Safety profile and commercial preparations
Dyne reported a positive safety and tolerability profile, with most treatment-emergent adverse events (TEAEs) classified as mild or moderate. The most common TEAEs were fever and headache, and no treatment-related serious adverse events were observed in the registrational cohort. Dyne has hired additional medical, commercial, and CMC experts to support what Cox described as a capital-efficient commercialization strategy ahead of FDA submission.
Preparing for a potential launch, the company has already hired additional medical, commercial, and CMC (chemistry, manufacturing and controls) experts to support what Cox described as a capital-efficient commercialization strategy.
Analyst reaction and market response
In a note to investors, Evercore ISI analyst Gavin Clark-Gartner said the results position Dyne for a strong regulatory path, estimating a 75%–80% probability of approval and projecting up to $700 million in peak annual sales, driven in part by expected substitution of Sarepta’s product.
The company also signaled plans to initiate a phase 3 global trial in 2028 to support broader approvals. Analysts note that Dyne’s findings may set higher expectations for future exon-skipping programs, focusing on durable, higher dystrophin expression and clear functional endpoints for FDA consideration.
Broader DMD landscape
Dyne’s results come shortly after Capricor Therapeutics reported positive outcomes for deramiocel, its DMD cell therapy. In the HOPE-3 trial, patients receiving deramiocel every three months showed notably slower upper-limb functional decline compared with placebo.

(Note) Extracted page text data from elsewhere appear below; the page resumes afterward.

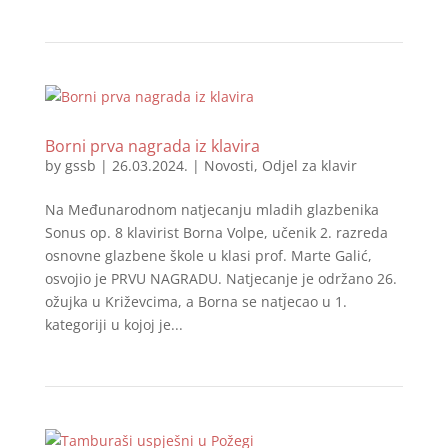
Borni prva nagrada iz klavira
by
gssb
|
26.03.2024.
|
Novosti
,
Odjel za klavir
Na Međunarodnom natjecanju mladih glazbenika
Sonus op. 8 klavirist Borna Volpe, učenik 2. razreda
osnovne glazbene škole u klasi prof. Marte Galić,
osvojio je PRVU NAGRADU. Natjecanje je održano 26.
ožujka u Križevcima, a Borna se natjecao u 1.
kategoriji u kojoj je...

Meanwhile, Sarepta, once seen as Dyne’s primary competitor in this mutation class, had aimed to introduce a next-generation therapy to follow Exondys 51 but discontinued development last year due to a safety signal.
The emerging competition in the exon-skipping and gene-modulating treatment space also underscores a larger shift in the DMD market, where developers are increasingly prioritizing measurable dystrophin restoration and functional benefit—criteria that have become more central to regulators since the accelerated approval debates surrounding earlier-generation therapies. Analysts note that Dyne’s results may raise the bar for future exon-skipping programs, pushing the industry toward more durable, higher-expression therapies supported by clearer clinical endpoints. At the same time, payer scrutiny is expected to intensify, as insurers weigh high therapy costs against meaningful improvements in patient mobility and long-term disease progression.
The therapy’s favorable safety profile, combined with measurable functional improvements, could set a new benchmark for exon-skipping approaches in DMD. Experts anticipate that the FDA review process will closely evaluate both dystrophin levels and clinical endpoints, reinforcing the importance of comprehensive, registrational trial design.